The Forward (July 19, 2002) reports that, “Several liberal groups complained that the 52-member conference has effectively aligned itself with the most right-wing elements of the Israeli cabinet by challenging the moderate reputation of Nusseibeh, who recently organized a petition against suicide bombings and has called for Palestinians to renounce the right of return to Israel. Leaders of other member groups, including the Anti-Defamation League and ARZA/World Union, the Reform Zionist organization, slammed conference leaders for failing to secure a consensus before issuing the statement.”  

Israel’s opposition leader, Meretz Party head Yossi Sarid, complained that the conference’s web site contained an anti-Nusseibeh quote that was falsely attributed to him. The web site claimed that Sarid had told “an interviewer” that Nusseibeh should have been jailed for 10 years over allegations that he attempted to help guide Iraqi missile attacks on Israel in 1991. Nusseibeh denied the charges.  

Sarid said of the alleged quote: “It’s a lie. Nusseibeh is a personal friend of mine. He is the most moderate, courageous leader in the Palestinian camp. I’m furious and provoked by the Presidents Conference. They didn’t ask me about it.”  

A dispute also arose over Hoenlein’s claim to The Forward that during a July 12 meeting with conference leaders, Israeli cabinet minister Matan Vilnai “justified” the closure of Nusseibeh’s offices. Several people who asked not to be identified told The Forward that during the meeting, Vilnai, a former Israeli deputy chief of staff, did not justify the closure but, in fact, criticized it.  

The Labor Zionist alliance, the National Committee for Labor Israel, and Americans for Peace Now all strongly criticized the conference leaders for what they described as an attempt to discredit Nusseibeh. A letter from the Labor Zionist Alliance and Americans for Peace Now accuses the conference of ignoring Nusseibeh’s moderate record, thereby serving “the factional interests of the most extreme elements of Israel’s cabinet.”  

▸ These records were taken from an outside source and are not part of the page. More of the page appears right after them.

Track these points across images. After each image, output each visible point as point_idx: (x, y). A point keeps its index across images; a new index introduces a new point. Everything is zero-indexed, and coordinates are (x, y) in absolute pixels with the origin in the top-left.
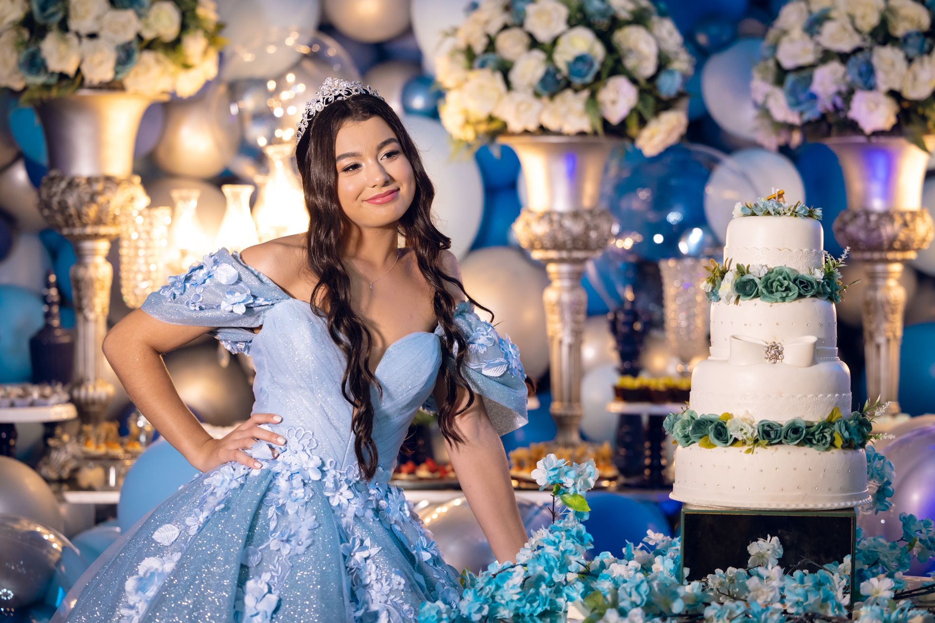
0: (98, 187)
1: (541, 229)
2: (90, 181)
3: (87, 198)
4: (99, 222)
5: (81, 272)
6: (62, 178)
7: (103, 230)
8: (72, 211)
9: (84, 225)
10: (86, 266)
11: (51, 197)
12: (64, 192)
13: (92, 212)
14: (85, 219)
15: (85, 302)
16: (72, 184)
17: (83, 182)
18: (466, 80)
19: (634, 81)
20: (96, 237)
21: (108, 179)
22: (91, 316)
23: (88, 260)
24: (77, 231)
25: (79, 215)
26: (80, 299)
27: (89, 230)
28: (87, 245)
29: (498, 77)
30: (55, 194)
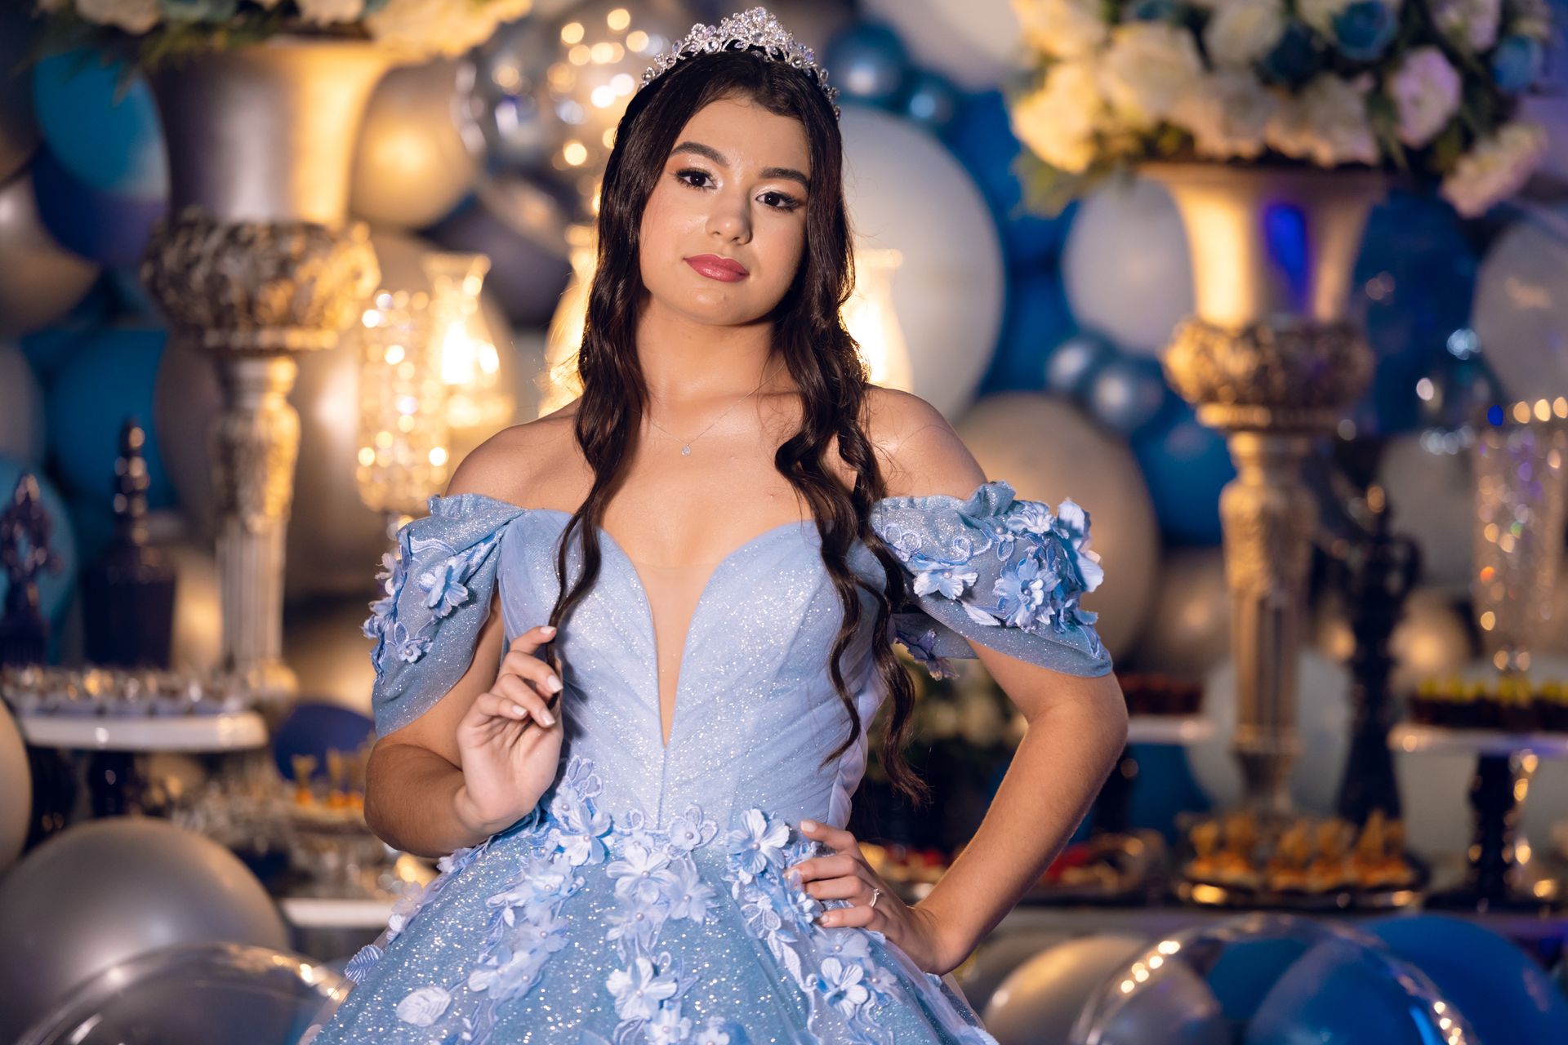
0: (294, 245)
1: (1238, 363)
2: (276, 231)
3: (268, 269)
4: (290, 319)
5: (237, 429)
6: (211, 227)
7: (295, 338)
8: (235, 294)
9: (257, 326)
10: (249, 417)
11: (189, 265)
12: (218, 254)
13: (277, 298)
14: (262, 313)
15: (245, 493)
16: (236, 237)
17: (262, 235)
18: (1107, 44)
19: (1454, 58)
20: (279, 351)
21: (312, 230)
22: (258, 523)
23: (250, 402)
24: (240, 338)
25: (250, 305)
26: (232, 487)
27: (266, 338)
28: (249, 370)
29: (1185, 40)
30: (198, 259)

Jerry Goodman, executive director of the National Committee for Labor Israel, stated: “There are some elements among Israeli leadership who really don’t want to see a viable Palestinian state. I think the closure of the office is merely one example of that mode of thinking.”  

Lewis Roth, executive director of Americans for Peace Now, said that the office’s closure and the conference statement are both “a desperate attempt by people on the far right in Israel and here in the U.S. to undercut any attempt or possibility of Israel and Palestinians getting back to the negotiating table by attempting to discredit someone who is perhaps the most moderate of all Palestinian leaders.”  

Rabbi Ammiel Hirsch, executive director of ARZA, said that the conference “should acknowledge that there is clearly no consensus on this matter. There is a process necessary to derive consensus, and it wasn’t existent in this case ― and it should have been.”  

The White House criticized Israel’s closing of the Palestinian office, calling it a “troubling event” that “does not contribute” to peace or the Palestinian reforms the President has called for.  

Writing in The New York Times (July 15, 2002), columnist Anthony Lewis declares: “Mr. Nusseibeh has been a voice for peace over many years. In 1988, before a two-state solution was policy on either side, he told me that Palestinians should say to Israel: ‘We don’t want to destroy your state, but we want our own state alongside. Last fall he said Palestinians should give up their claim of a right to return to homes in Israel. In short, he is the perfect example of the new kind of leadership, peaceful and pragmatic, that Prime Minister Sharon and President Bush have said the Palestinians must have before there can be political negotiations on an end to the conflict. Why target him? The answer is that important elements in the Israeli government do not want a two-state solution and do not want political negotiations with a reformed Palestinian leadership. They prefer the present situation: the West Bank occupied or tightly controlled by Israel...”  

On July 22, reports The New York Times (July 23, 2002), “Israeli security officials reached a face-saving compromise with ... Sari Nusseibeh, to allow him to reopen his office.”